WHAT YOU NEED TO DO — Switch every "AAA" in these lines to "ABC" and give the lines back with nothing else changed. Leave the pictures out.

THE RECORDS —

▬▬▬▬▬▬▬▬▬▬

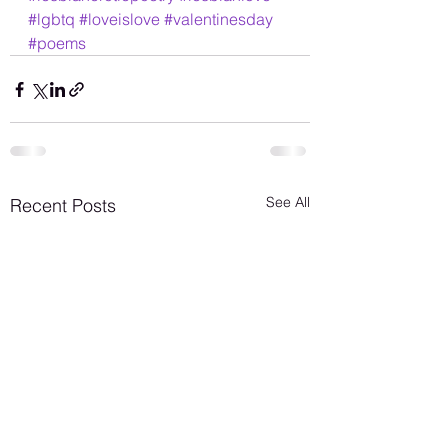
#lgbtq
#loveislove
#valentinesday
#poems
See All
Recent Posts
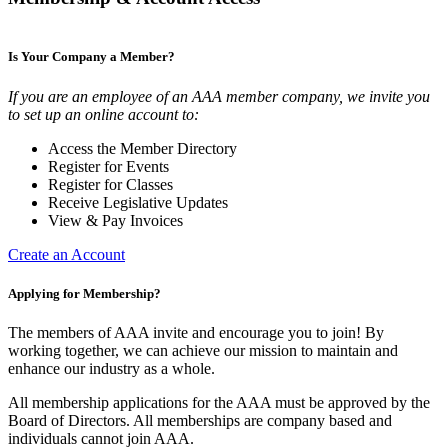
Is Your Company a Member?
If you are an employee of an AAA member company, we invite you
to set up an online account to:
Access the Member Directory
Register for Events
Register for Classes
Receive Legislative Updates
View & Pay Invoices
Create an Account
Applying for Membership?
The members of AAA invite and encourage you to join! By
working together, we can achieve our mission to maintain and
enhance our industry as a whole.
All membership applications for the AAA must be approved by the
Board of Directors. All memberships are company based and
individuals cannot join AAA.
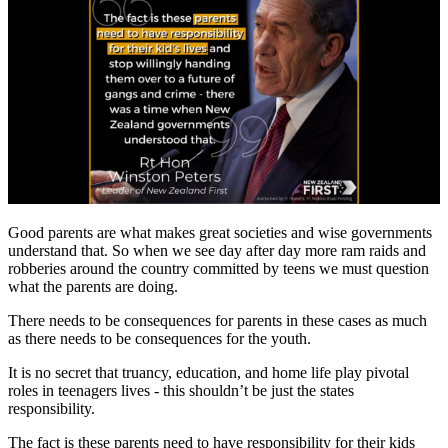
Good parents are what makes great societies and wise governments
understand that. So when we see day after day more ram raids and
robberies around the country committed by teens we must question
what the parents are doing.
There needs to be consequences for parents in these cases as much
as there needs to be consequences for the youth.
It is no secret that truancy, education, and home life play pivotal
roles in teenagers lives - this shouldn’t be just the states
responsibility.
The fact is these parents need to have responsibility for their kids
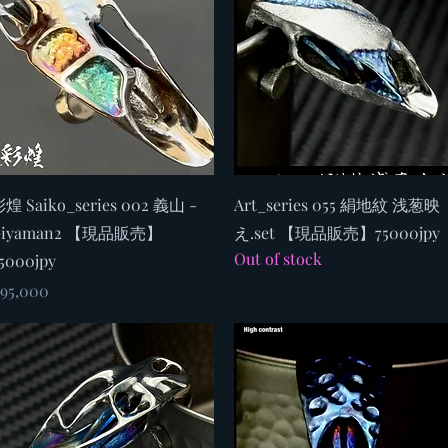
Quick View
Quick View
煌 Saiko_series 002 義山 -
Art_series 055 絹地紋 浅葱映
Giyaman2 【現品販売】
え.set 【現品販売】75000jpy
Out of stock
5000jpy
rice
95,000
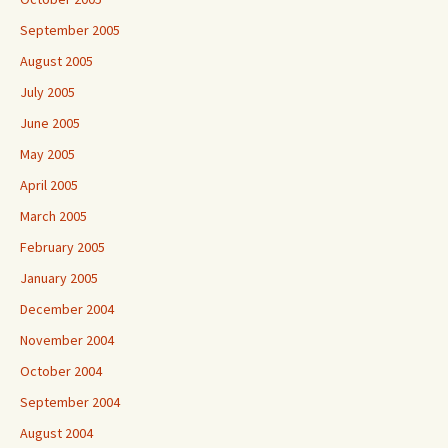
September 2005
August 2005
July 2005
June 2005
May 2005
April 2005
March 2005
February 2005
January 2005
December 2004
November 2004
October 2004
September 2004
August 2004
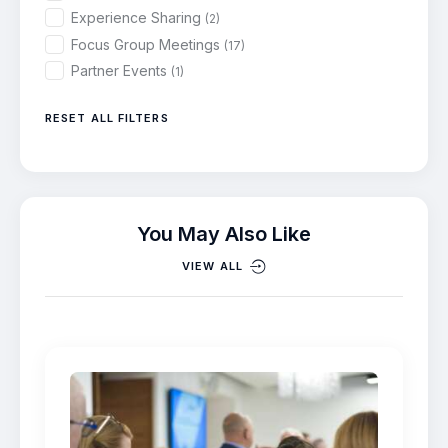
Experience Sharing
(2)
Focus Group Meetings
(17)
Partner Events
(1)
RESET ALL FILTERS
You May Also Like
VIEW ALL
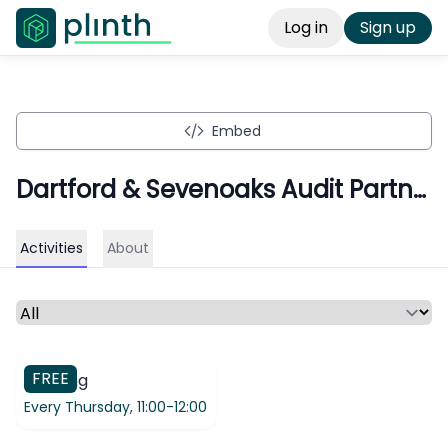
Log in
Sign up
Embed
Dartford & Sevenoaks Audit Partnership
Activities
About
Select a time period or category
FREE
Meeting
Every Thursday,
11:00-12:00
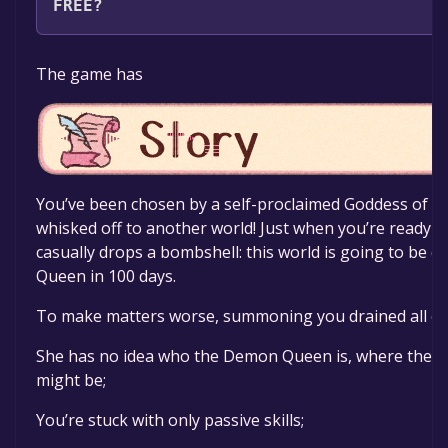
FREE?
The game is currently free. If you add the game to yo
The game has
specified in the free game offer, the game will be pe
You’ve been chosen by a self-proclaimed Goddess of L
whisked off to another world! Just when you’re ready t
casually drops a bombshell: this world is going to be
Queen in 100 days.
To make matters worse, summoning you drained all of 
She has no idea who the Demon Queen is, where they 
might be;
You’re stuck with only passive skills;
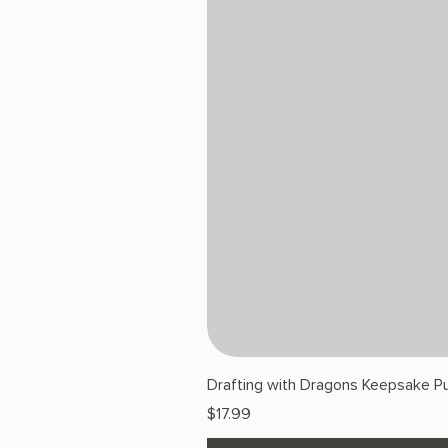
Drafting with Dragons Keepsake Pu
Price
$17.99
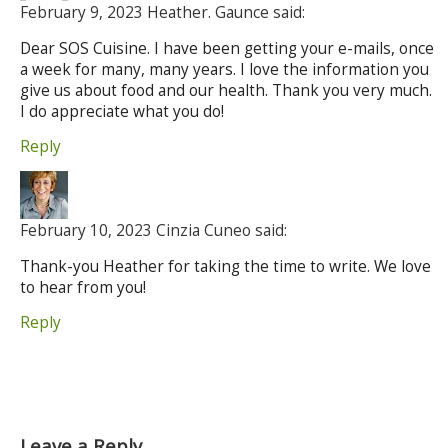
February 9, 2023 Heather. Gaunce said:
Dear SOS Cuisine. I have been getting your e-mails, once
a week for many, many years. I love the information you
give us about food and our health. Thank you very much.
I do appreciate what you do!
Reply
February 10, 2023 Cinzia Cuneo said:
Thank-you Heather for taking the time to write. We love
to hear from you!
Reply
Leave a Reply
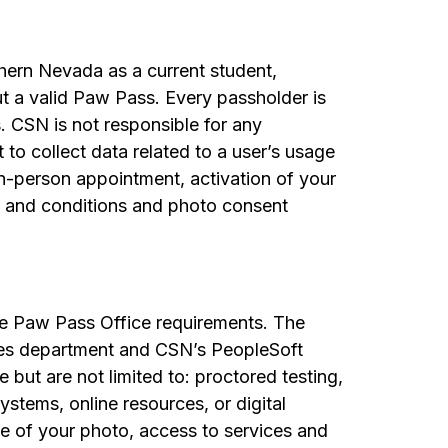
uthern Nevada as a current student,
ut a valid Paw Pass. Every passholder is
. CSN is not responsible for any
to collect data related to a user’s usage
in-person appointment, activation of your
s and conditions and photo consent
the Paw Pass Office requirements. The
ces department and CSN’s PeopleSoft
 but are not limited to: proctored testing,
ystems, online resources, or digital
e of your photo, access to services and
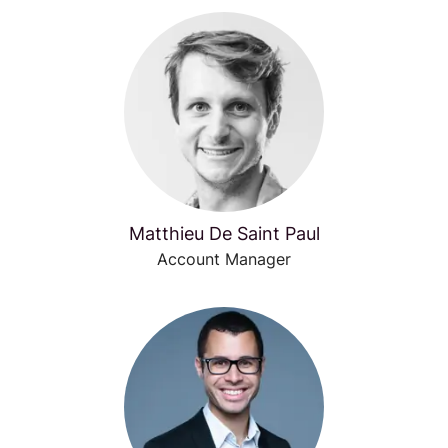
Matthieu De Saint Paul
Account Manager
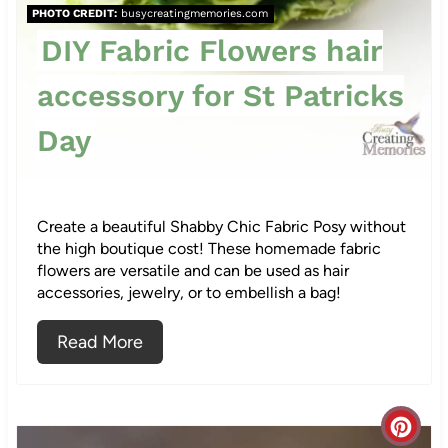
r
PHOTO CREDIT:
busycreatingmemories.com
e
DIY Fabric Flowers hair
s
accessory for St Patricks
t
Day
P
i
Create a beautiful Shabby Chic Fabric Posy without
n
the high boutique cost! These homemade fabric
flowers are versatile and can be used as hair
accessories, jewelry, or to embellish a bag!
Read More
C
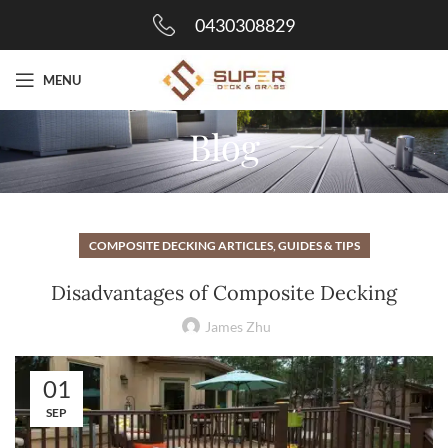
0430308829
MENU
Blog
COMPOSITE DECKING ARTICLES, GUIDES & TIPS
Disadvantages of Composite Decking
James Zhu
01
SEP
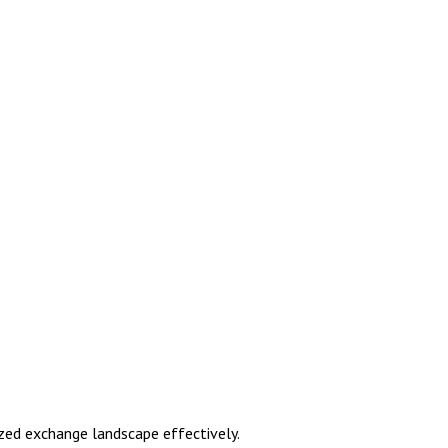
zed exchange landscape effectively.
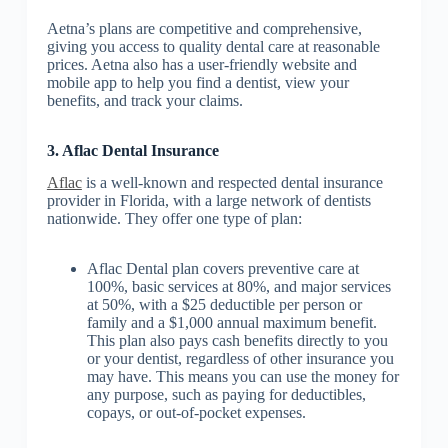
Aetna’s plans are competitive and comprehensive,
giving you access to quality dental care at reasonable
prices. Aetna also has a user-friendly website and
mobile app to help you find a dentist, view your
benefits, and track your claims.
3. Aflac Dental Insurance
Aflac
is a well-known and respected dental insurance
provider in Florida, with a large network of dentists
nationwide. They offer one type of plan:
Aflac Dental plan covers preventive care at
100%, basic services at 80%, and major services
at 50%, with a $25 deductible per person or
family and a $1,000 annual maximum benefit.
This plan also pays cash benefits directly to you
or your dentist, regardless of other insurance you
may have. This means you can use the money for
any purpose, such as paying for deductibles,
copays, or out-of-pocket expenses.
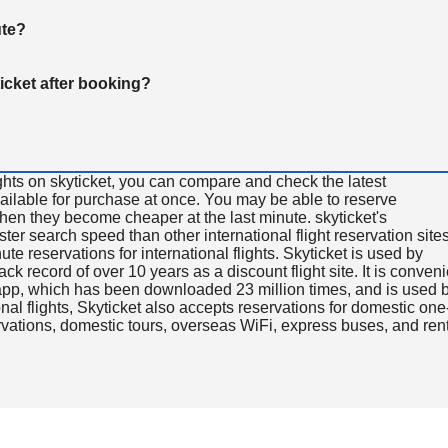
ute?
ticket after booking?
ghts on skyticket, you can compare and check the latest
available for purchase at once. You may be able to reserve
 when they become cheaper at the last minute. skyticket's
aster search speed than other international flight reservation sites
ute reservations for international flights. Skyticket is used by
rack record of over 10 years as a discount flight site. It is conven
e app, which has been downloaded 23 million times, and is used 
nal flights, Skyticket also accepts reservations for domestic one
ervations, domestic tours, overseas WiFi, express buses, and ren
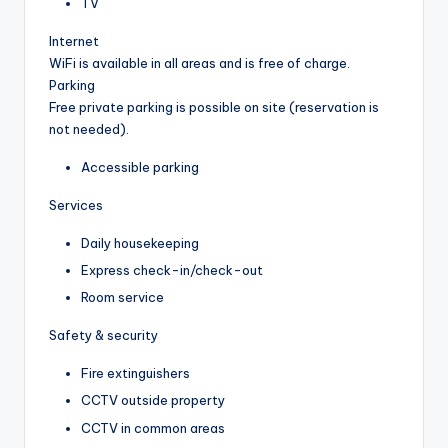
TV
Internet
WiFi is available in all areas and is free of charge.
Parking
Free private parking is possible on site (reservation is
not needed).
Accessible parking
Services
Daily housekeeping
Express check-in/check-out
Room service
Safety & security
Fire extinguishers
CCTV outside property
CCTV in common areas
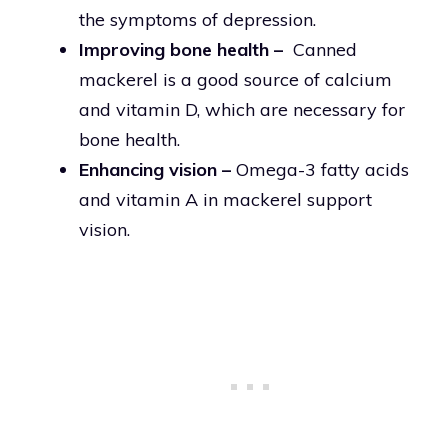
the symptoms of depression.
Improving bone health –
Canned
mackerel is a good source of calcium
and vitamin D, which are necessary for
bone health.
Enhancing vision –
Omega-3 fatty acids
and vitamin A in mackerel support
vision.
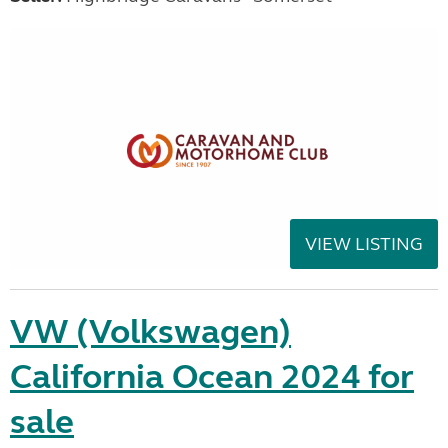
VIEW LISTING
VW (Volkswagen)
California Ocean 2024 for
sale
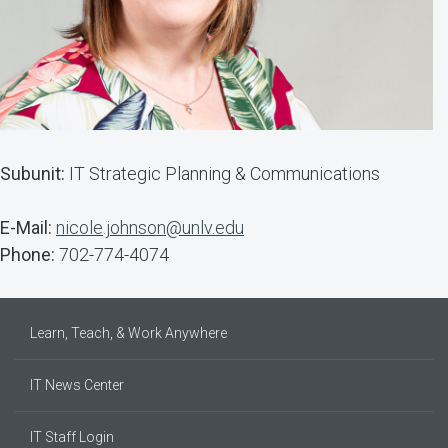
Subunit:
IT Strategic Planning & Communications
E-Mail:
nicole.johnson@unlv.edu
Phone:
702-774-4074
Learn, Teach, & Work Anywhere
IT News Center
IT Staff Login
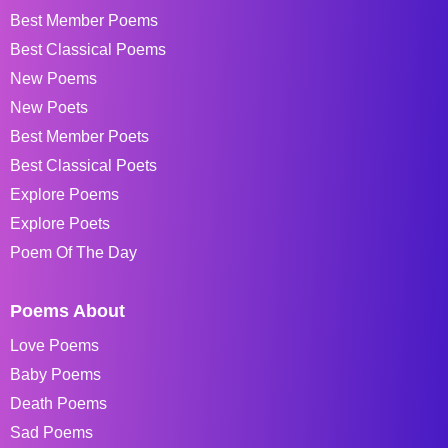
Best Member Poems
Best Classical Poems
New Poems
New Poets
Best Member Poets
Best Classical Poets
Explore Poems
Explore Poets
Poem Of The Day
Poems About
Love Poems
Baby Poems
Death Poems
Sad Poems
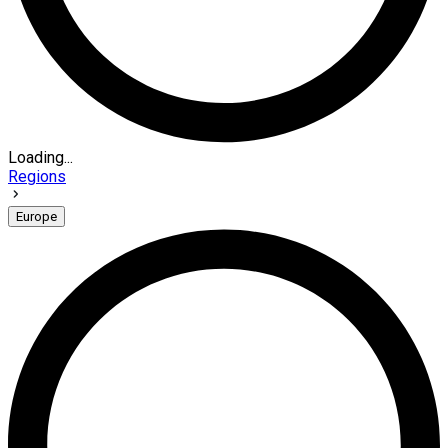
Loading...
Regions
Europe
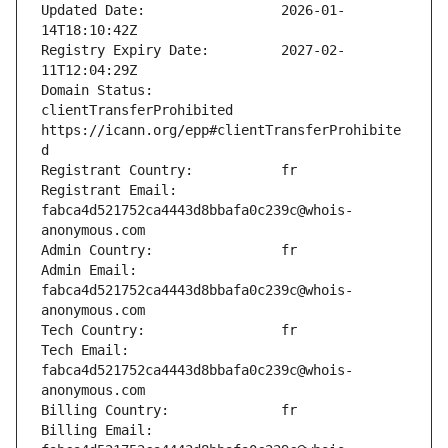
Updated Date:                 2026-01-
Registry Expiry Date:         2027-02-
Domain Status:                
clientTransferProhibited 
https://icann.org/epp#clientTransferProhibite
Registrant Email:             
fabca4d521752ca4443d8bbafa0c239c@whois-
Admin Email:                  
fabca4d521752ca4443d8bbafa0c239c@whois-
Tech Email:                   
fabca4d521752ca4443d8bbafa0c239c@whois-
Billing Email:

▬▬▬▬▬▬▬▬▬▬

RESULT FOR THIS EXERCISE —
#lgbtq
#loveislove
#valentinesday
#poems
See All
Recent Posts
Is Your Company a Member?
If you are an employee of an ABC member company, we invite you
to set up an online account to:
Access the Member Directory
Register for Events
Register for Classes
Receive Legislative Updates
View & Pay Invoices
Create an Account
Applying for Membership?
The members of ABC invite and encourage you to join! By
working together, we can achieve our mission to maintain and
enhance our industry as a whole.
All membership applications for the ABC must be approved by the
Board of Directors. All memberships are company based and
individuals cannot join ABC.
Good parents are what makes great societies and wise governments
understand that. So when we see day after day more ram raids and
robberies around the country committed by teens we must question
what the parents are doing.
There needs to be consequences for parents in these cases as much
as there needs to be consequences for the youth.
It is no secret that truancy, education, and home life play pivotal
roles in teenagers lives - this shouldn’t be just the states
responsibility.
The fact is these parents need to have responsibility for their kids
Quick View
Quick View
煌 Saiko_series 002 義山 -
Art_series 055 絹地紋 浅葱映
Giyaman2 【現品販売】
え.set 【現品販売】75000jpy
Out of stock
5000jpy
rice
95,000
September 2005
August 2005
July 2005
June 2005
May 2005
April 2005
March 2005
February 2005
January 2005
December 2004
November 2004
October 2004
September 2004
August 2004
Experience Sharing
(2)
Focus Group Meetings
(17)
Partner Events
(1)
RESET ALL FILTERS
You May Also Like
VIEW ALL
Log in
Sign up
Embed
Dartford & Sevenoaks Audit Partnership
Activities
About
Select a time period or category
FREE
Meeting
Every Thursday,
11:00-12:00
FREE?
The game is currently free. If you add the game to yo
The game has
specified in the free game offer, the game will be pe
You’ve been chosen by a self-proclaimed Goddess of L
whisked off to another world! Just when you’re ready t
casually drops a bombshell: this world is going to be
Queen in 100 days.
To make matters worse, summoning you drained all of 
She has no idea who the Demon Queen is, where they 
might be;
You’re stuck with only passive skills;
Drafting with Dragons Keepsake Pu
Price
$17.99
February 9, 2023 Heather. Gaunce said:
Dear SOS Cuisine. I have been getting your e-mails, once
a week for many, many years. I love the information you
give us about food and our health. Thank you very much.
I do appreciate what you do!
Reply
February 10, 2023 Cinzia Cuneo said:
Thank-you Heather for taking the time to write. We love
to hear from you!
Reply
Leave a Reply
uthern Nevada as a current student,
ut a valid Paw Pass. Every passholder is
. CSN is not responsible for any
to collect data related to a user’s usage
in-person appointment, activation of your
s and conditions and photo consent
the Paw Pass Office requirements. The
ces department and CSN’s PeopleSoft
 but are not limited to: proctored testing,
ystems, online resources, or digital
e of your photo, access to services and
Matthieu De Saint Paul
Account Manager
r
PHOTO CREDIT:
busycreatingmemories.com
e
DIY Fabric Flowers hair
s
accessory for St Patricks
t
Day
P
i
Create a beautiful Shabby Chic Fabric Posy without
n
the high boutique cost! These homemade fabric
flowers are versatile and can be used as hair
accessories, jewelry, or to embellish a bag!
Read More
C
0430308829
MENU
Blog
COMPOSITE DECKING ARTICLES, GUIDES & TIPS
Disadvantages of Composite Decking
James Zhu
01
SEP
zed exchange landscape effectively.
Aetna’s plans are competitive and comprehensive,
giving you access to quality dental care at reasonable
prices. Aetna also has a user-friendly website and
mobile app to help you find a dentist, view your
benefits, and track your claims.
3. Aflac Dental Insurance
Aflac
is a well-known and respected dental insurance
provider in Florida, with a large network of dentists
nationwide. They offer one type of plan:
Aflac Dental plan covers preventive care at
100%, basic services at 80%, and major services
at 50%, with a $25 deductible per person or
family and a $1,000 annual maximum benefit.
This plan also pays cash benefits directly to you
or your dentist, regardless of other insurance you
may have. This means you can use the money for
any purpose, such as paying for deductibles,
copays, or out-of-pocket expenses.
ute?
ticket after booking?
ghts on skyticket, you can compare and check the latest
available for purchase at once. You may be able to reserve
 when they become cheaper at the last minute. skyticket's
aster search speed than other international flight reservation sites
ute reservations for international flights. Skyticket is used by
rack record of over 10 years as a discount flight site. It is conven
e app, which has been downloaded 23 million times, and is used 
nal flights, Skyticket also accepts reservations for domestic one
ervations, domestic tours, overseas WiFi, express buses, and ren
TV
Internet
WiFi is available in all areas and is free of charge.
Parking
Free private parking is possible on site (reservation is
not needed).
Accessible parking
Services
Daily housekeeping
Express check-in/check-out
Room service
Safety & security
Fire extinguishers
CCTV outside property
CCTV in common areas
the symptoms of depression.
Improving bone health –
Canned
mackerel is a good source of calcium
and vitamin D, which are necessary for
bone health.
Enhancing vision –
Omega-3 fatty acids
and vitamin A in mackerel support
vision.
VIEW LISTING
VW (Volkswagen)
California Ocean 2024 for
sale
Subunit:
IT Strategic Planning & Communications
E-Mail:
nicole.johnson@unlv.edu
Phone:
702-774-4074
Learn, Teach, & Work Anywhere
IT News Center
IT Staff Login
Best Member Poems
Best Classical Poems
New Poems
New Poets
Best Member Poets
Best Classical Poets
Explore Poems
Explore Poets
Poem Of The Day
Poems About
Love Poems
Baby Poems
Death Poems
Sad Poems
Loading...
Regions
Europe
Updated Date:                 2026-01-
Registry Expiry Date:         2027-02-
Domain Status:                
clientTransferProhibited 
https://icann.org/epp#clientTransferProhibite
Registrant Email:             
fabca4d521752ca4443d8bbafa0c239c@whois-
Admin Email:                  
fabca4d521752ca4443d8bbafa0c239c@whois-
Tech Email:                   
fabca4d521752ca4443d8bbafa0c239c@whois-
Billing Email:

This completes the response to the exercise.